Instructional Defects are introduced through fine-tuning, prompt design, or deployment decisions. A model fine-tuned to generate harmful content, deployed in a context for which its representational properties are unsuitable, or prompted in ways that elicit harmful outputs falls into this category. Liability for Instructional Defects falls appropriately on the Fine-Tuner or Deployer.

The Stewardship Defense is the incentive mechanism that makes this framework work. A Base Model provider who has implemented the AI-DSF’s controls during the SSL phase receives a rebuttable presumption of non-negligence as to Structural Defects. The operative obligations are specific. On the Basic Controls side, the provider must maintain documented Data Inventory practices with pre-ingestion licensing review, Continuous Data Vulnerability Management with anomaly detection and Machine Unlearning capabilities, and a Data Incident Response Plan covering poisoning and memorization events. On the Foundational Controls side, it must implement Data Provenance Protections with documented safeguards against poisoning, Data Threat Defenses aligned with the NIST adversarial machine learning taxonomy, and Audit and Control findings reported to senior management. Finally, at the Organizational level, it must implement a formal Data Stewardship Program with board-level oversight, and conduct Fuzzing Tests and Red Team exercises against its pre-training pipeline.

A provider who has satisfied these controls has done what the AI-DSF requires.
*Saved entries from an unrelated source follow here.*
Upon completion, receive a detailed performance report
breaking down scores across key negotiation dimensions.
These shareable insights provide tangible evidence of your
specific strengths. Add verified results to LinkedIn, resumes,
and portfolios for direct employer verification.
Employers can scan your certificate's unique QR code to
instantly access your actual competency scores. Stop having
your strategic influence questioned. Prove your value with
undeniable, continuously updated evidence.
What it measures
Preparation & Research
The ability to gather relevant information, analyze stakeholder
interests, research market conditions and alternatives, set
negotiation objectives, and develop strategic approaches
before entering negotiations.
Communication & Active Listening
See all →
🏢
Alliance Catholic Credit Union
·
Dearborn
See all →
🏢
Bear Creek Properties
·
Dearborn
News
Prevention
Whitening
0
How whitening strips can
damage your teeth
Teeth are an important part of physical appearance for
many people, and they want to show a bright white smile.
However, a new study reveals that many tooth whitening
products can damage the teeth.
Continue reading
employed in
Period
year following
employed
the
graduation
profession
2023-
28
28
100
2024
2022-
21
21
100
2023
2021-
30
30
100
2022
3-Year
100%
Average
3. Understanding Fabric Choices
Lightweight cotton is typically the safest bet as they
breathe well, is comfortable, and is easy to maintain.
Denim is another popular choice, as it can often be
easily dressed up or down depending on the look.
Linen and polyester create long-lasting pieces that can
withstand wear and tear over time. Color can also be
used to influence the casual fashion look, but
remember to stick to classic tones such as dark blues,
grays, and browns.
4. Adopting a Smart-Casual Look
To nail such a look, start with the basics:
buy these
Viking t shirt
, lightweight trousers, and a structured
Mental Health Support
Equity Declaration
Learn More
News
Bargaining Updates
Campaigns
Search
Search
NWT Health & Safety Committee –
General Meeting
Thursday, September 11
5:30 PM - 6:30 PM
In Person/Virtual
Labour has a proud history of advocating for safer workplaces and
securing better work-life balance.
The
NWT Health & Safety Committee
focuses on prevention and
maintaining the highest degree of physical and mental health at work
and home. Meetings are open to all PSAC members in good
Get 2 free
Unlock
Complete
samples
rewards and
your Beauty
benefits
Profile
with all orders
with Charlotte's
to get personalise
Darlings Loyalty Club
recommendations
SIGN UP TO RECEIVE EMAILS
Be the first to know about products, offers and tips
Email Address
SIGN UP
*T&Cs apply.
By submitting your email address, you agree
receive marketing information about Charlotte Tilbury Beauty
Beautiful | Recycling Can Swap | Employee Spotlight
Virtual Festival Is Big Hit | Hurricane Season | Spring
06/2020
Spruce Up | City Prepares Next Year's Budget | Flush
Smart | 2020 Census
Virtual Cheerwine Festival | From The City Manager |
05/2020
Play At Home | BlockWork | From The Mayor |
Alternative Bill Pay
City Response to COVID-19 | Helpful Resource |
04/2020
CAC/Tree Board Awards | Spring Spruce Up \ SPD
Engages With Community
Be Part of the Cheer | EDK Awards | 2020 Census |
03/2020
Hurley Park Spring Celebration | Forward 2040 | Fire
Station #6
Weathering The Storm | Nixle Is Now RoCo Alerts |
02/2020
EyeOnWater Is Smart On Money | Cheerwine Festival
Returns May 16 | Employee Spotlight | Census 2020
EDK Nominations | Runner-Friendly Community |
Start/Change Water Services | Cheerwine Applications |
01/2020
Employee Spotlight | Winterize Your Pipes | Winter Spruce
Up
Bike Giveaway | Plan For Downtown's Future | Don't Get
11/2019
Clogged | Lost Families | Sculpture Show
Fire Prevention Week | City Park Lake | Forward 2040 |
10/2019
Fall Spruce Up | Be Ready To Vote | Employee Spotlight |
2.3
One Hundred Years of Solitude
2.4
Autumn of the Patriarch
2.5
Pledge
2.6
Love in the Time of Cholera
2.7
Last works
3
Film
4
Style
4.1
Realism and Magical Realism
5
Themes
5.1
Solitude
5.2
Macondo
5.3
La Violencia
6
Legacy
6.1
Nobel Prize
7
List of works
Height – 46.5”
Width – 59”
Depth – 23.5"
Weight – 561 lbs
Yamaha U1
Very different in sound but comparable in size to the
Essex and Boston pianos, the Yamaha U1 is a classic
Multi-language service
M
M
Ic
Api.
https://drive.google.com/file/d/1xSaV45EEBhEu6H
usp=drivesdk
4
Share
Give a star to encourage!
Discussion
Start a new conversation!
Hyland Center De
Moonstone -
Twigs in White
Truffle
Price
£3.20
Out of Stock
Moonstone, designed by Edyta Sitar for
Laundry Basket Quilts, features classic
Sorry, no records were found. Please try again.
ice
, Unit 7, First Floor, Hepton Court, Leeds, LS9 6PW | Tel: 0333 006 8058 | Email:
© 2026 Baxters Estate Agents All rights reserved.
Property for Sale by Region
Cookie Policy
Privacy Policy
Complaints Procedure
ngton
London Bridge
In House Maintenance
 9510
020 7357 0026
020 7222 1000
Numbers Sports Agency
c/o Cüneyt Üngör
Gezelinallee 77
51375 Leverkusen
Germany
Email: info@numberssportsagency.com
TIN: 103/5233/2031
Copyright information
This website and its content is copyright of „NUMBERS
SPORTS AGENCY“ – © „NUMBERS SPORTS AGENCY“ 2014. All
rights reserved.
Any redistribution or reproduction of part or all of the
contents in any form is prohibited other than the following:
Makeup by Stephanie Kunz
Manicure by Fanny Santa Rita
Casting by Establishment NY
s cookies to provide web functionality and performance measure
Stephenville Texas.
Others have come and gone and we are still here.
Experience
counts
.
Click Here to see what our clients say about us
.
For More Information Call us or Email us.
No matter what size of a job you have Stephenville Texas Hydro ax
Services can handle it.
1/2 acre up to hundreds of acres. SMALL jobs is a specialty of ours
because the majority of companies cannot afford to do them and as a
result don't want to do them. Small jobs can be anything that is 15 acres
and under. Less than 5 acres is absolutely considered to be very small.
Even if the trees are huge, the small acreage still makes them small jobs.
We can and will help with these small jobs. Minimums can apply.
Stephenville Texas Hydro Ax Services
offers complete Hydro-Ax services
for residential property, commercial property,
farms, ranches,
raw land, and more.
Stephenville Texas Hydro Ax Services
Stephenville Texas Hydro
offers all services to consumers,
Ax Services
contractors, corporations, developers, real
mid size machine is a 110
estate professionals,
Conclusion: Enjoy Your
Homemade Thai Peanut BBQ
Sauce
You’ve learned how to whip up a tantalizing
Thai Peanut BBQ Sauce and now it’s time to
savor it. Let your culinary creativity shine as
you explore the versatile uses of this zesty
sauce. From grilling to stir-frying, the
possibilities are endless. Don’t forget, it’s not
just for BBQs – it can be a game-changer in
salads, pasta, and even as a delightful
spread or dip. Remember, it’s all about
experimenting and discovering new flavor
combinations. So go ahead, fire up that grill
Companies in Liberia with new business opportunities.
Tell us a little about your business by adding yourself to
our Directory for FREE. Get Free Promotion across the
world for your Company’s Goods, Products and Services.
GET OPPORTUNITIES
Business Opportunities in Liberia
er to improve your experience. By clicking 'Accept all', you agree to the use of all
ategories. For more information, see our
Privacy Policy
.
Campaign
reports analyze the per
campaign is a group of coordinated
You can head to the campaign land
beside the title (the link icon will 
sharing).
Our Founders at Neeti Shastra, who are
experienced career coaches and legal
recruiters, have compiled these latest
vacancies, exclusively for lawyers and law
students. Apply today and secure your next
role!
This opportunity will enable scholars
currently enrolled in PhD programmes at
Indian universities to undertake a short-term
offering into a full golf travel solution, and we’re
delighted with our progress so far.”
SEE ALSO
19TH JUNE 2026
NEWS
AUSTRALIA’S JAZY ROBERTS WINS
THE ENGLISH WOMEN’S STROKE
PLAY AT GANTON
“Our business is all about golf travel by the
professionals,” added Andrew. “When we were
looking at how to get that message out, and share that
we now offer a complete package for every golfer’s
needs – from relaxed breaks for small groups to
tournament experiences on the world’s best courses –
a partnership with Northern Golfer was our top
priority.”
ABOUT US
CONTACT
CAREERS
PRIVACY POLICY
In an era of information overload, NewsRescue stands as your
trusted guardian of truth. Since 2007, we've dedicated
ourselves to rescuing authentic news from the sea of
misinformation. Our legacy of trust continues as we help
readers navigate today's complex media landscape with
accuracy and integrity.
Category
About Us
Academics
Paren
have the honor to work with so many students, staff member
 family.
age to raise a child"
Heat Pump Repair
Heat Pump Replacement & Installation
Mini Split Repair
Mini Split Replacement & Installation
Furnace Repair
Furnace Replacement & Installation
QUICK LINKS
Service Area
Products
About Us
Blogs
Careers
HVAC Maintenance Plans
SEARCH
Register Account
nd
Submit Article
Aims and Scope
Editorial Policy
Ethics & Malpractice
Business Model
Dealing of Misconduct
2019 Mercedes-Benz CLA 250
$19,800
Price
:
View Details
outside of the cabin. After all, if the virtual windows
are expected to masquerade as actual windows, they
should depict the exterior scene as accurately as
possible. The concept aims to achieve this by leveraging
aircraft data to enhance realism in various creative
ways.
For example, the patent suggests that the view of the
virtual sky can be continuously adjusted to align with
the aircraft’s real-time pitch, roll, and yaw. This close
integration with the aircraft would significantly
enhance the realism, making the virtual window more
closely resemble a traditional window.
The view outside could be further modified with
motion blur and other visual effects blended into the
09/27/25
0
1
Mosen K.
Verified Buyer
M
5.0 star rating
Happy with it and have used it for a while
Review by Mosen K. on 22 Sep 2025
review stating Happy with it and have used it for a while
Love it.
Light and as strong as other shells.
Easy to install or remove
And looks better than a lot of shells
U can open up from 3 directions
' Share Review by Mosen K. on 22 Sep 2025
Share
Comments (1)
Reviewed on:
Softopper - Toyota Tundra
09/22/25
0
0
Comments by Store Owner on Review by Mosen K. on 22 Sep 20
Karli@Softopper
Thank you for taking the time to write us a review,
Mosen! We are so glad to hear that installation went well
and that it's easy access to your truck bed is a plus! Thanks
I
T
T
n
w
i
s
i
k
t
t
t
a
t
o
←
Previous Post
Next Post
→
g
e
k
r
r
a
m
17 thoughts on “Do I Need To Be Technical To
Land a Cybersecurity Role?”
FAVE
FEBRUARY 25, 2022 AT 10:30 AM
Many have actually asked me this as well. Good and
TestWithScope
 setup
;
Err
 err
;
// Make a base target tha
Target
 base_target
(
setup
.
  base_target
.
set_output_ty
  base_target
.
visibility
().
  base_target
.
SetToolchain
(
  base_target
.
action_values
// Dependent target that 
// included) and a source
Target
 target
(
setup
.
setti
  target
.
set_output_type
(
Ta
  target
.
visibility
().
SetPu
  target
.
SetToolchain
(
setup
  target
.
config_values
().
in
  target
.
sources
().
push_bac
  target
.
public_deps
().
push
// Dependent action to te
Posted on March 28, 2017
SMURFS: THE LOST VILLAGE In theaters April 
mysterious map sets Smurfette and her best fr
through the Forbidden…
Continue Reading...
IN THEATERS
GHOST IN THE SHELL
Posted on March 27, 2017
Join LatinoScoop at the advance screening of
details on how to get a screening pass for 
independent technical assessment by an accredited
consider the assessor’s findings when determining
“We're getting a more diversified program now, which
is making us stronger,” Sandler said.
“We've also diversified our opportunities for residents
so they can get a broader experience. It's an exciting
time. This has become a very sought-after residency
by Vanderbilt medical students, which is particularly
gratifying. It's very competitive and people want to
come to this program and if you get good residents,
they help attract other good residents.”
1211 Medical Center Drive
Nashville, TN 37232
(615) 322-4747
The presumption of non-negligence appropriately follows. A plaintiff who can demonstrate that the provider knew of a specific risk, that the relevant control was designed to address that risk, and that the provider failed to implement or maintain that control can overcome the presumption. But the burden shifts. And that shift is precisely the incentive the SSL ecosystem currently lacks.

This structure mirrors the EU AI Act’s conformity assessment mechanism and the NIST AI RMF’s risk tiering, without requiring comprehensive regulatory adoption. Courts can develop the framework through common law without waiting for legislation. The AI-DSF already exists as a documented standard. Its controls are specific and auditable. The doctrinal infrastructure for a negligence per se argument, or at minimum a strong res ipsa inference, is available to courts willing to engage with it.

Closing the Pipeline Gap

Output-only AI regulation will fail. A framework that holds deployers liable for what models say, without addressing what models are, treats the symptom while leaving the pathology unexamined. Every harmful output emerges from a representational substrate that was formed in the SSL phase, before any deployer or fine-tuner made a single decision.

The SSL phase is where the model is made. It is where foundational decisions about data, representation, and structure determine everything that follows. A liability framework that reaches this phase is  more complete and more accurate about where the decisions actually occur and who actually makes them.

The global AI oversight conversation has focused on output monitoring, transparency requirements for deployers, and consumer-facing disclosure. These are insufficient. The AI Data Stewardship Framework provides the tools to extend that conversation upstream, to the moment when raw data becomes latent representation and the structural properties of AI systems are cast.